Derelict Trawlers in Astoria Removed by Northwest Demolition

Photo by Peter Marsh.

Fishermen’s News regularly features Pacific Northwest boatyards extending the life of older trawlers with hull inserts or sponsons, but there are also many aging fishing vessels that are beyond repair occupying valuable space on the waterfront.

Four old steel trawlers of 70-to-80 feet in length were hauled out at the Tongue Point shipyard in Astoria, Ore. in the late 1990s and sat there until there was no hope that they could ever be re-launched.

Time finally ran out this year when Hyak Maritime, the property owner, began implementing a plan to turn the former World War II seaplane base into a modern haul-out facility.

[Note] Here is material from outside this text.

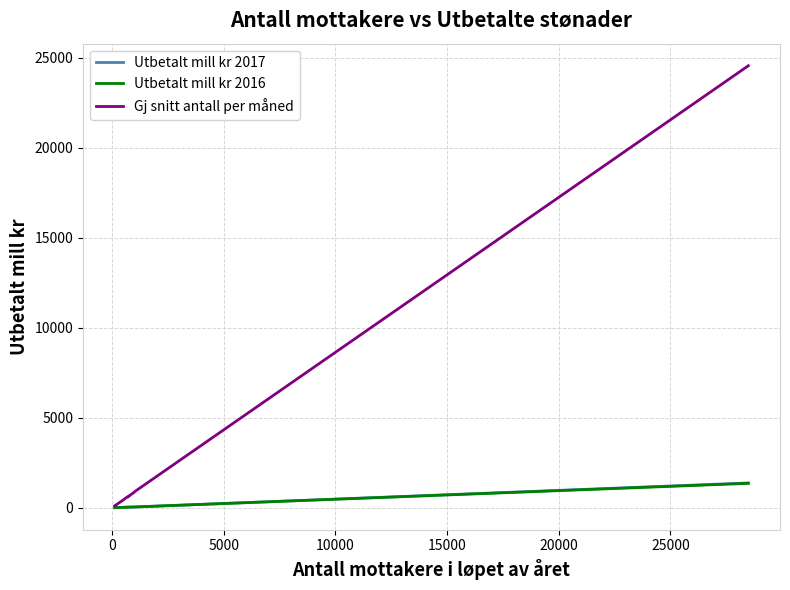

What is the maximum value shown in the chart?

24545.0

After an inspection confirmed there were no hazardous materials on board, Hyak contracted with Northwest Demolition and Dismantling Inc. of Tigard, Oregon to remove all four derelicts.

The company, which has demolished old docks, warehouses and boats in many ports on the West Coast, Hawaii and on Pacific atolls like Midway and Kwajalein, sent a Volvo excavator equipped with a heavy-duty boom and hydraulic shear, which can reduce a quarter-inch steel hull to a pile of scrap in one or two days, with a couple more needed to load the debris into a dump truck for recycling.

Northwest Demolition’s 65-year record includes many high-profile federal projects like dam removal and environmental remediation; it was acquired by Arctic Slope Regional Corp., an Alaska Native corporation, in 2019.